- **ЧТО НУЖНО СДЕЛАТЬ**
a – Переведите на английский язык предложение из отрывка о Сартре и Симоне: «Их союз вообще был особенным, непохожим на привычные союзы».
b – В каком городе, согласно отрывку о Сартре и Симоне, Сартр получил место профессора после армии?
c – Выпишите из отрывка о Сартре и Симоне все определения, которыми описан Сартр в предложении о его работе в Гавре.

═════ ПРИВЕДЕННЫЙ ТЕКСТ ═════

По окончании учебы Сартра забрали в армию на полтора года. А Симона осталась в Париже, продолжала учиться. После армии он получил место профессора в Гавре и стал пользоваться особым вниманием со стороны студенток: большой оригинал, искусный ритор, человек обширных познаний, он был для них властителем дум. Но Симону его увлечения на стороне, как принято считать и как она, впрочем, писала сама, не смущали. Их союз вообще был особенным, непохожим на привычные союзы. Свои отношения молодые люди называли морганатическим браком и говорили, что пребывают в этом состоянии в двух обличьях: иногда они разыгрывали небогатых и всем довольных буржуа, иногда — представляли себя американскими миллиардерами и вели себя соответственно, подражая манерам богачей и пародируя их. Сартр же в свою очередь отмечал, что Симона помимо таких совместных перевоплощений «раздваивалась» еще и сама по себе, «превращаясь» то в Кастора (Бобра, это прозвище она получила от друзей в годы студенчества), то в капризную мадемуазель де Бовуар. А когда вдруг действительность становилась скучной ему самому, то оба они объясняли это тем, что в Сартра вселялась ненадолго душа морского слона — вечного страдальца, — после чего философ начинал всячески гримасничать, имитируя слоновью тревогу.

═════ ИСХОДНЫЕ ДАННЫЕ ═════

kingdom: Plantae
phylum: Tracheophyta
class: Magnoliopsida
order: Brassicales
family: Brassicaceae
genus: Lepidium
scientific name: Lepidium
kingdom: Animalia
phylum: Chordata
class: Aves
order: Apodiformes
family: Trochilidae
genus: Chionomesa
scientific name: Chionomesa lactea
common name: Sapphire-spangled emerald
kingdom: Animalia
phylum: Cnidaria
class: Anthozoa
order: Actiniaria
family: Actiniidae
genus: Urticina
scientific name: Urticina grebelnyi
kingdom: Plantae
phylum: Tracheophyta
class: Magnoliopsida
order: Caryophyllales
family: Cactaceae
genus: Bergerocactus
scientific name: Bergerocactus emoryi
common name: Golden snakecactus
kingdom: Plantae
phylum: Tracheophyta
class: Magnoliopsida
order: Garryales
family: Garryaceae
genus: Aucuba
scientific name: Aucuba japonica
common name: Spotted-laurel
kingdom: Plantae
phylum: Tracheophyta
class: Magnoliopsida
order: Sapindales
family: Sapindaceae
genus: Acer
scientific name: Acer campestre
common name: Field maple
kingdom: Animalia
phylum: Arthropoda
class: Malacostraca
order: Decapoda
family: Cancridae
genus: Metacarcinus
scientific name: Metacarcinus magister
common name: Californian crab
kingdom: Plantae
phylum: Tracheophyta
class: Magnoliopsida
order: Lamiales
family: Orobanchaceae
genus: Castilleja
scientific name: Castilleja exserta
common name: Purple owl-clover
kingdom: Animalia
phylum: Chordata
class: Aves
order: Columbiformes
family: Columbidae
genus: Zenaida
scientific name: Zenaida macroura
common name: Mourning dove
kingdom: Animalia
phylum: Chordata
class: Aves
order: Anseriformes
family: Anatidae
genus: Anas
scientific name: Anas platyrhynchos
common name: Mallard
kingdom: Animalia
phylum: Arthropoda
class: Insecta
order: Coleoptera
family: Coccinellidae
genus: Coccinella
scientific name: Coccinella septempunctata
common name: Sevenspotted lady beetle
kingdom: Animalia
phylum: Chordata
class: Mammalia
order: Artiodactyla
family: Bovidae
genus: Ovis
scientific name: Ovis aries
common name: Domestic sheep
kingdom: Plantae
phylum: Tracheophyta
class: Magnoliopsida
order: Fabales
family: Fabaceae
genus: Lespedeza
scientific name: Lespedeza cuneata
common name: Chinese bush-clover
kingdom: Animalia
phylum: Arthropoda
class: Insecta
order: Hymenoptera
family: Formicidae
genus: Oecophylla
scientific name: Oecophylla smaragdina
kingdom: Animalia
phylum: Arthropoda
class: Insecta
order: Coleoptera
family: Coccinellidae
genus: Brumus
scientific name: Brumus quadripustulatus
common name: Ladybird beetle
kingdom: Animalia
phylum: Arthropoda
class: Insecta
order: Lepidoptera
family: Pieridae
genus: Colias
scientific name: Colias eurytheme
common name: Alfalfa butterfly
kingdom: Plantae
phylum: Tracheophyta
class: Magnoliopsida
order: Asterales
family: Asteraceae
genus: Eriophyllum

═════

- **СПИСОК ОТВЕТОВ**
a – Their union was altogether special, unlike ordinary unions.

b – В Гавре.

c – Большой оригинал, искусный ритор, человек обширных познаний, властитель дум.